9/10/2010
AM '09: Move of God requires passionate prayer, Odessa pastor says
Written by Jerry Pierce | Managing Editor
Posted Tuesday, November 03, 2009

 

LUBBOCK—Southern Baptists are either on the verge of one of the greatest moves of God or on the “verge of the greatest bust in the modern world,” Odessa pastor Byron McWilliams, newly elected president of the Southern Baptists of Texas Convention, told messengers to the annual meeting in Lubbock on Oct. 27.

 

Preaching the convention sermon from Isaiah 64 and the prophet’s pleading with God to “rend the heavens open and come down” to show himself powerful, McWilliams said he is praying for the SBC’s Great Commission Resurgence Task Force daily as they seek to make the SBC’s cooperative missions mechanism more efficient and effective, but more important, he said, “we need a fresh encounter with the presence of God, that’s what we need.”

 

Amid a church culture of tepid preaching, unsure doctrine, humanistic approaches that glorify man, and dismally low baptism rates, Southern Baptists must cry out for God’s appearing as Isaiah did.

 

“This is a passionate prayer he is crying out to God,” McWilliams said. “This is not a prayer [that says] ‘thank you for this food.’”

 

A move of God requires the pleading “Oh, God!” type of prayer that people pray in times of gut-wrenching crises and the persistence that Jacob modeled in Genesis 32 in refusing to let go of the Lord until he blessed him, McWilliams said.

 

Such praying, he said, recognizes God’s holiness and calls out for God’s resurrection power.

 

“Folks, let me tell you, when God shows up at your church, there is power in your church,” there is a great advancement of God’s name and an acute understanding of man’s insignificance relative to God’s power and majesty.
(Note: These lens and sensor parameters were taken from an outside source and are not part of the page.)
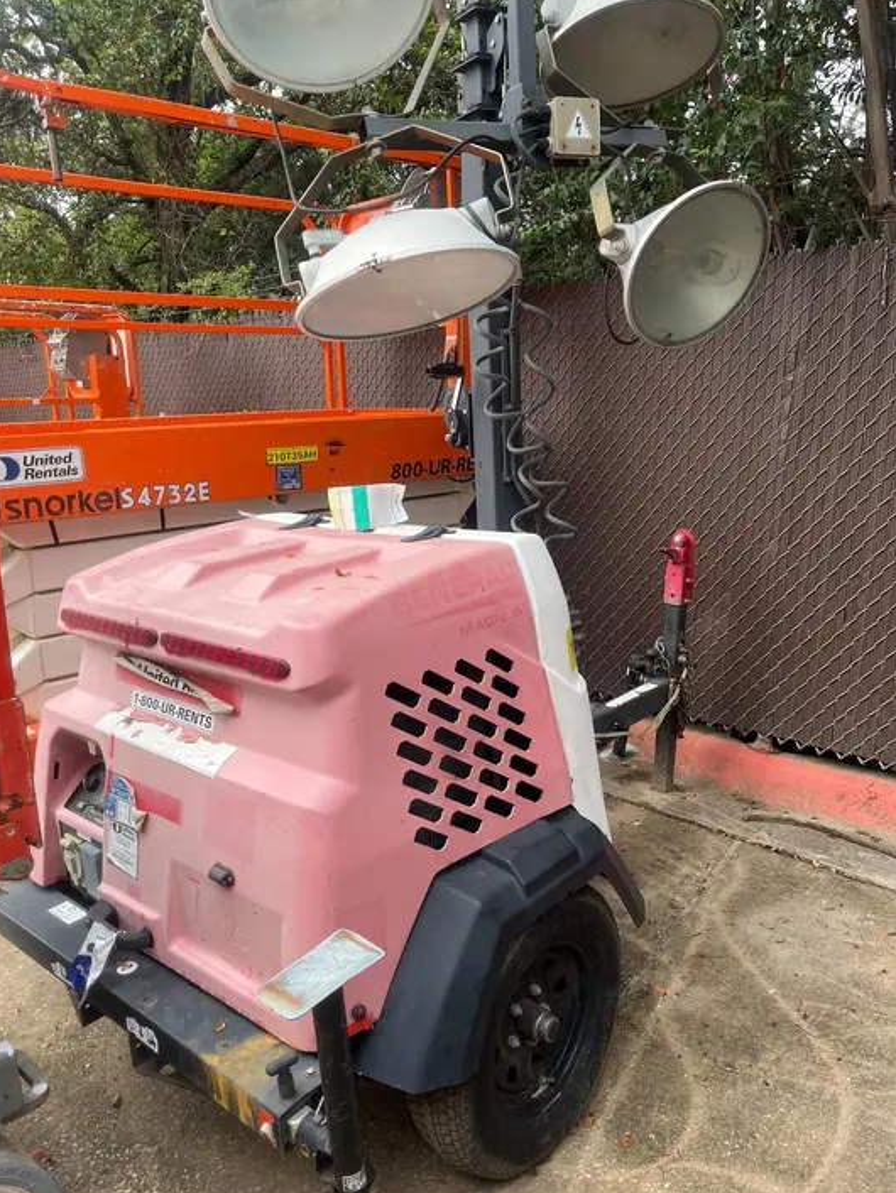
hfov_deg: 51.4
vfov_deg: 65.3
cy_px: 587
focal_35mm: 27
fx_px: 931
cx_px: 433
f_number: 1.6
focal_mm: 5.1
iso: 50
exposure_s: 1/618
Nothing makes that clearer than God’s glory revealed in the grandeur of the universe, McWilliams said.

 

Further, such an awareness of God’s greatness reveals to man his sinfulness, and leads, consequently, to the conversion of souls.

 

A movement of God is also predicated on waiting for God to give direction and then “locking on to the horns of the altar—and I am not talking about an attempt to manipulate God.” God doesn’t work that way, McWilliams said.

 

Finally, until believers are convicted and repent of all known sin, “we will not receive a move of God,” McWilliams said.